Direktur RSUDZA Banda Aceh, DR dr Azharuddin SpOT melalui Humasnya, Rahmady SKM, malam ini, Jumat (10/07/2020) jelang tengah malam, mengakui jika dr Bukhari saat ini sedang dalam perawatan di Ruang Pinere RSUDZA, karena hasil swab tenggorokan dokter senior itu positif terpapar covid-19.
Menurut Rahmady, selain dr Bukhari, juga ada seorang asisten di lokasi praktiknya yang terinfeksi covid 19. Namun kondisi ke duanya sejauh ini tampak sehat sehat saja. “Mereka dalam kondisi sehat, namun tetap butuh isolasi dan perawatan hingga hasil swab ulang dinyatakan negative. Inti nya hanya butuh isolasi selama waku sesuai protokol covid-19,” tutur Rahmady.
Terungkapnya dr Bukhari positif covid-19, setelah sebelumnya, seorang pasien etnis tionghoa yang berobat ke praktek dr Bukhari di Apotek 46, terbukti covid-19 dari hasil swab tenggorokan. Petugas lalu mentracking pergerakan si pasien, dan ternyata sempat masuk ke praktek dr Bukhari. Setelah dilakukan test swab, ternyata dr Bukhari juga terpapar bersama seorang asisten prakteknya. Hingga segera dibawa ke RSUDZA.
Petugas juga melakukan pemeriksaan terhadap keluarga pasien dr Bukhari tersebut yang dilaporkan bermukim di Gampong Mulia atau tak jauh dari Methodist. Hasil akhir menyebukan jika anak, istri dan adik pasien pertama itu terpapar covid, hingga segera dirawat di ruang RICU RSUDZA. Artinya, satu keluarga etnis tionghoa itu kini telah dirawat di RSUDZA.

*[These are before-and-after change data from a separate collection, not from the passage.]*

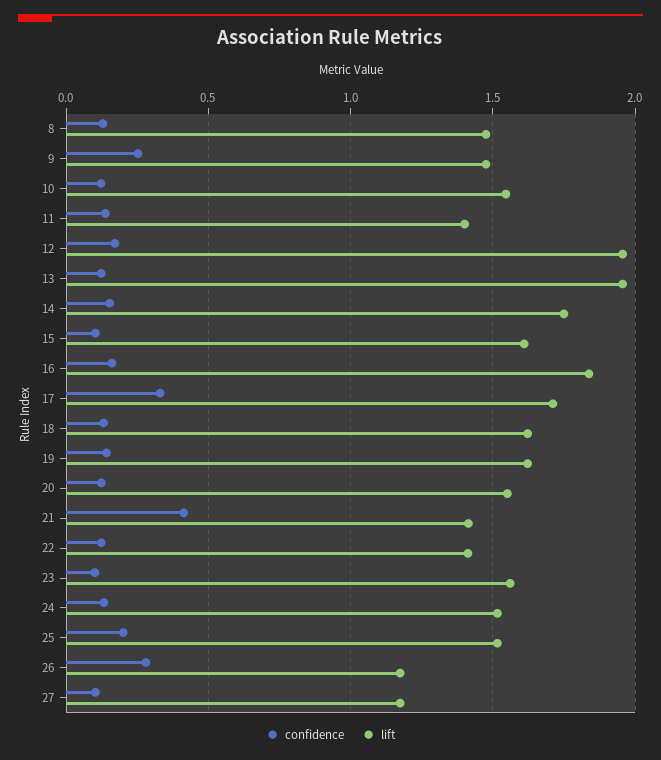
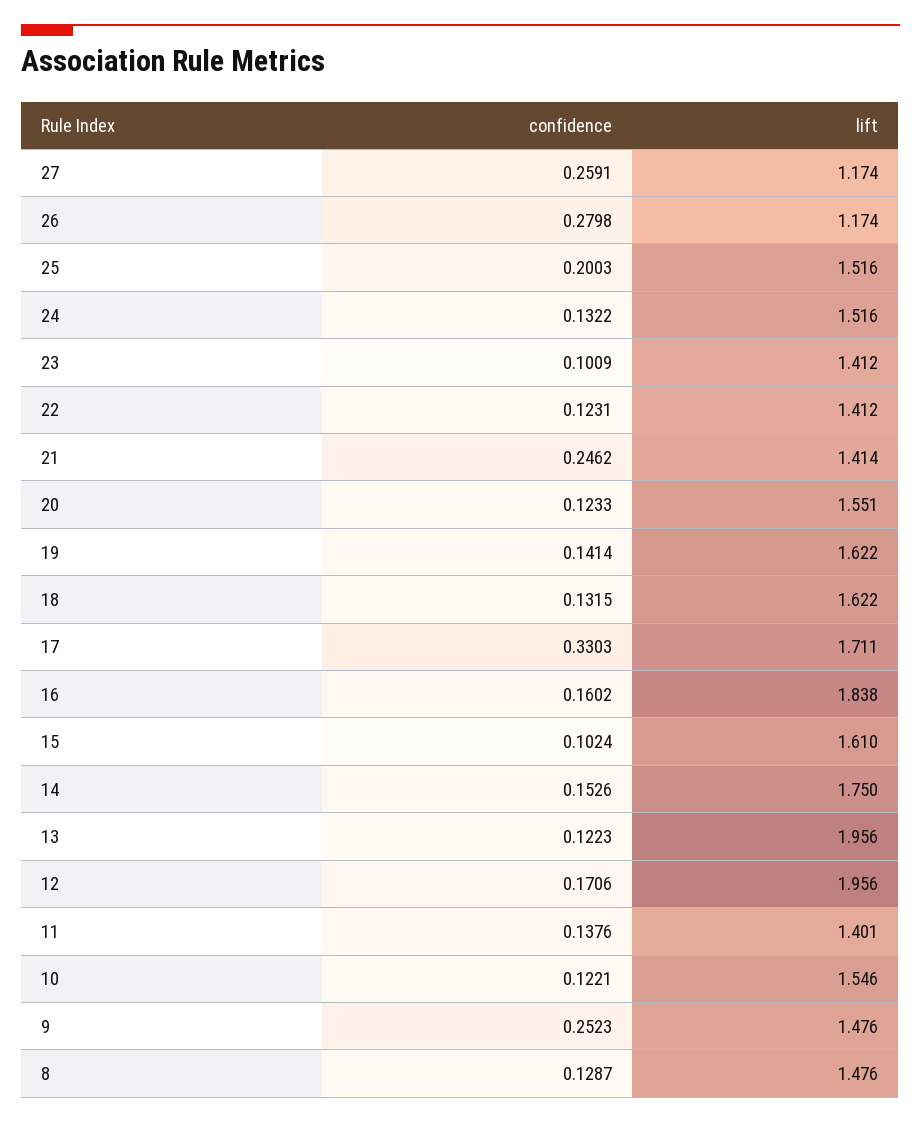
  {
    "confidence": {
      "8": 0.1287,
      "9": 0.2523,
      "10": 0.1221,
      "11": 0.1376,
      "12": 0.1706,
      "13": 0.1223,
      "14": 0.1526,
      "15": 0.1024,
      "16": 0.1602,
      "17": 0.3303,
      "18": 0.1315,
      "19": 0.1414,
      "20": 0.1233,
-     "21": 0.4,
+     "21": 0.2462,
      "22": 0.1231,
      "23": 0.1009,
      "24": 0.1322,
      "25": 0.2003,
      "26": 0.2798,
-     "27": 0.1
+     "27": 0.2591
    },
    "lift": {
      "8": 1.476,
      "9": 1.476,
      "10": 1.546,
      "11": 1.401,
      "12": 1.956,
      "13": 1.956,
      "14": 1.75,
      "15": 1.61,
      "16": 1.838,
      "17": 1.711,
      "18": 1.622,
      "19": 1.622,
      "20": 1.551,
      "21": 1.414,
      "22": 1.412,
-     "23": 1.55,
+     "23": 1.412,
      "24": 1.516,
      "25": 1.516,
      "26": 1.174,
      "27": 1.174
    }
  }

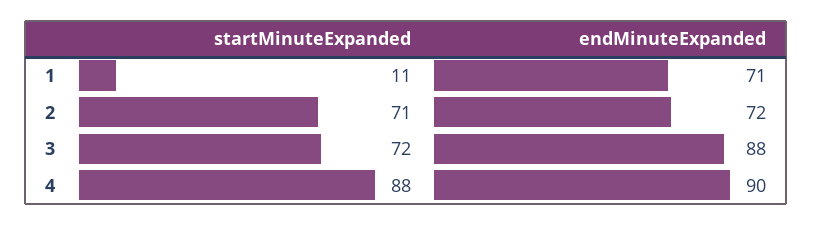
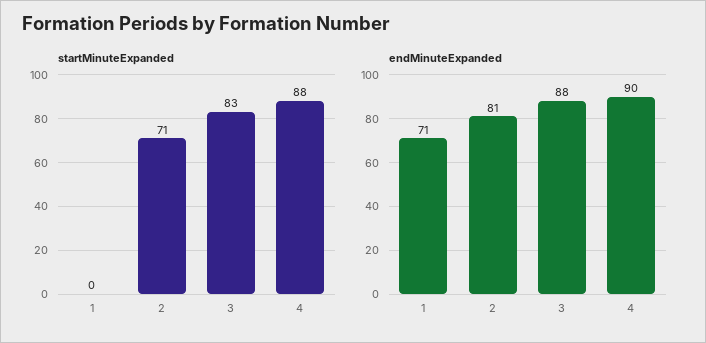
  {
    "startMinuteExpanded": {
-     "1": 11,
+     "1": 0,
      "2": 71,
-     "3": 72,
+     "3": 83,
      "4": 88
    },
    "endMinuteExpanded": {
      "1": 71,
-     "2": 72,
+     "2": 81,
      "3": 88,
      "4": 90
    }
  }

Beredar rumors jika virus korona yang menyerang keluarga tiongho itu bermuasal dari seorang anggota keluarga yang datang dari Medan, Sumut.

Sempat juga beredar rumors jika pasien covid yaitu kepala keluarga tionghoa itu dilaporkan meninggal, bakda isya. Namun rumors itu dibantah oleh Rahmady, humas RSUDZA. “Kami barusan menchek di ruang RICU ternyata tak ada yang meninggal hari ini, termasuk malam ini. Pasien masih seperti biasa, termasuk satu keluarga tionghoa itu,” tandas Rahmady.
Apotik 46 Ditutup
Sementara itu baru saja masuk laporan ke redaksi acehherald.com, jika apotik 46 tempat dr Bukhari praktik, untuk sementara waktu ditutup sampai batas waktu belum ditentukan.
Juga beredar rumos jika semua tenaga medis dan paramedis di lokasi praktik di Apotik Banda dan Apotik 46 akan dilakukan test swab, karena menjadi area perjalanan pasien positif covid-19.
Selain iu, lokasi praktik di Apotik Banda di Seutuy, tampak sedang dilakukan disinfenksi. Langkah yang sama juga dilakukan kerhadap kediaman dr Bukhari di Blower. Beberapa petugas, malam ini terlihat sedang menyemprot dis infektan di pekarangan hingga kawasan dalam rumah.